▶ The input:

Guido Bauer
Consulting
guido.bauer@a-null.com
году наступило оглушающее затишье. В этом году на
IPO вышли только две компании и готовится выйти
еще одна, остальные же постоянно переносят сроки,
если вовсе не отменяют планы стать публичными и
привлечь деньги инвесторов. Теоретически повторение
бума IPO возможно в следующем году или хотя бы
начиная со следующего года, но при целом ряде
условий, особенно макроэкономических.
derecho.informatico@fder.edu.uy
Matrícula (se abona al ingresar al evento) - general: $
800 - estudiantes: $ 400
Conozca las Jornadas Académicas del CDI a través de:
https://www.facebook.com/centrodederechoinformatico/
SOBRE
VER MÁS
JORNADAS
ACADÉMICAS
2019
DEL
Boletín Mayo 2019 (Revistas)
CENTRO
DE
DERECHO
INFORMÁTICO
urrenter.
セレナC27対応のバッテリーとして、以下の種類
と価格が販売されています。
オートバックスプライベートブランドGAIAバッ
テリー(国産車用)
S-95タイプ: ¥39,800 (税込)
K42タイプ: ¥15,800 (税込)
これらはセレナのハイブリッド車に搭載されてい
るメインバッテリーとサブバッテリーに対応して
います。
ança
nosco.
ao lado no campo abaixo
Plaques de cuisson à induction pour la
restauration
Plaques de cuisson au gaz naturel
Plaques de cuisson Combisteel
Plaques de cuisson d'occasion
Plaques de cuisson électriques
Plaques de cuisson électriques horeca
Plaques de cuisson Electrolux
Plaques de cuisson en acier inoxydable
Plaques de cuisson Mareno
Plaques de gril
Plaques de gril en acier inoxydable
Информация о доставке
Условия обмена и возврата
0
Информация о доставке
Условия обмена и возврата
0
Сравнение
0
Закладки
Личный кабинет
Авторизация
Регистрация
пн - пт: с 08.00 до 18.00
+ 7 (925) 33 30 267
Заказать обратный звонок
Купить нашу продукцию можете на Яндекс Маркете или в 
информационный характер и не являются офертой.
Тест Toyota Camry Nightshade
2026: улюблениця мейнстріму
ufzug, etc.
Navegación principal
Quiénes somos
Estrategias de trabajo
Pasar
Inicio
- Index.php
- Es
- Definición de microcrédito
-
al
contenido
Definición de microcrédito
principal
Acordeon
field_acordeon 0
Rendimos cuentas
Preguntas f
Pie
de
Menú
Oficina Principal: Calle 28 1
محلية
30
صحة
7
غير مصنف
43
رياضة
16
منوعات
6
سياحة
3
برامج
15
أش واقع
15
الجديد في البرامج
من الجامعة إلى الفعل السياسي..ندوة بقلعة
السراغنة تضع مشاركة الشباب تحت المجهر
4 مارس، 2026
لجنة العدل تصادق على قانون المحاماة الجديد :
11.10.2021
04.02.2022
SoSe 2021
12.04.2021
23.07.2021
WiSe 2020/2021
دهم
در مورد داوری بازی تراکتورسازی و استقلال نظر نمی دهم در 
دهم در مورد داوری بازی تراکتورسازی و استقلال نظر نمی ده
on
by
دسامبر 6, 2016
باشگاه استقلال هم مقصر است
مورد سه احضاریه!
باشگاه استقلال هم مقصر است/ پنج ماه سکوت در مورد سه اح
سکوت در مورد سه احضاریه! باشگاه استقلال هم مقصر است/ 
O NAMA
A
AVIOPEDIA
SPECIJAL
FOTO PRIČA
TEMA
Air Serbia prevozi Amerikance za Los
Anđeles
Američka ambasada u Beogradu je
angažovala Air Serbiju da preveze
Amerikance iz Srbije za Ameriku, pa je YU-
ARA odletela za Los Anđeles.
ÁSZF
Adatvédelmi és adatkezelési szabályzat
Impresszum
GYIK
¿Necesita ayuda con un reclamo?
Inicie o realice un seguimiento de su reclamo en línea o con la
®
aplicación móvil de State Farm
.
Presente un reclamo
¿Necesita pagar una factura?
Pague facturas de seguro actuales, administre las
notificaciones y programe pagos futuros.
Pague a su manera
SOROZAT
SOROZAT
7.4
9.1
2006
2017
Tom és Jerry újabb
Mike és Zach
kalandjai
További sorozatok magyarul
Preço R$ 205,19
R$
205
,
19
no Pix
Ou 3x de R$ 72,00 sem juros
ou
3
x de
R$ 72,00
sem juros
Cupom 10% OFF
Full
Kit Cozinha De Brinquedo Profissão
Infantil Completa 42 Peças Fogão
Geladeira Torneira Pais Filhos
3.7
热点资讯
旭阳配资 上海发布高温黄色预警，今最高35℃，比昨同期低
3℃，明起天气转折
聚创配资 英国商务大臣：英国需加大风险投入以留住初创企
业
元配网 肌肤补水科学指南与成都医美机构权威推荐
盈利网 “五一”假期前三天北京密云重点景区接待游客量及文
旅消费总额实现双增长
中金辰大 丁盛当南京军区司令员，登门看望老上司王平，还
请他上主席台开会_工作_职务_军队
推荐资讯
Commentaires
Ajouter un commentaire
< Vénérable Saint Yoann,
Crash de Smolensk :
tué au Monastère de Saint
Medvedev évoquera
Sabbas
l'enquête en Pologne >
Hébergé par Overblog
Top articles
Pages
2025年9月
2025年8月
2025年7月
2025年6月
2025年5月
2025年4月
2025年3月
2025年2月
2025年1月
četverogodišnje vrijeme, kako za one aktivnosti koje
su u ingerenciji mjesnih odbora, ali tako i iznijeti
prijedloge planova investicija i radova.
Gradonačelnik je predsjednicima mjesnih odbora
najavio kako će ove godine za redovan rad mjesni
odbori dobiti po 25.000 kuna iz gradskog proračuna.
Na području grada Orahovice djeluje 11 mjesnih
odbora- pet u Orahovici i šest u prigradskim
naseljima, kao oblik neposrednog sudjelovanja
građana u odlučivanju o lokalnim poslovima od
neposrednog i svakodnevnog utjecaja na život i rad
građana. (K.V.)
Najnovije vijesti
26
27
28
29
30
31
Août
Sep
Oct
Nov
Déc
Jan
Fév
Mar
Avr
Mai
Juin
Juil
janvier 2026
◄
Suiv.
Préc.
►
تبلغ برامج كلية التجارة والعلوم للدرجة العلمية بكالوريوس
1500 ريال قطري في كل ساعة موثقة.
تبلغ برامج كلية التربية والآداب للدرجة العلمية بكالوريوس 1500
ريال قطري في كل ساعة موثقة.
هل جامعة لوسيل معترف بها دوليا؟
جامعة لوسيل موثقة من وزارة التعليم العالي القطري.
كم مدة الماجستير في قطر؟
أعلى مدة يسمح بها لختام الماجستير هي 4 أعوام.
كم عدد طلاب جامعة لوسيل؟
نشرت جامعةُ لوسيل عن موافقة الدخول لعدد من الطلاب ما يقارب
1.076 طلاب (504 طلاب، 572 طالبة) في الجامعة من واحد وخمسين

▶ Exercise instructions:
Extract every line from the one containing "كم مدة الماجستير في قطر؟" to the end of the entries, including both of those lines, exactly as given and with nothing added.

▶ Written solution:
كم مدة الماجستير في قطر؟
أعلى مدة يسمح بها لختام الماجستير هي 4 أعوام.
كم عدد طلاب جامعة لوسيل؟
نشرت جامعةُ لوسيل عن موافقة الدخول لعدد من الطلاب ما يقارب
1.076 طلاب (504 طلاب، 572 طالبة) في الجامعة من واحد وخمسين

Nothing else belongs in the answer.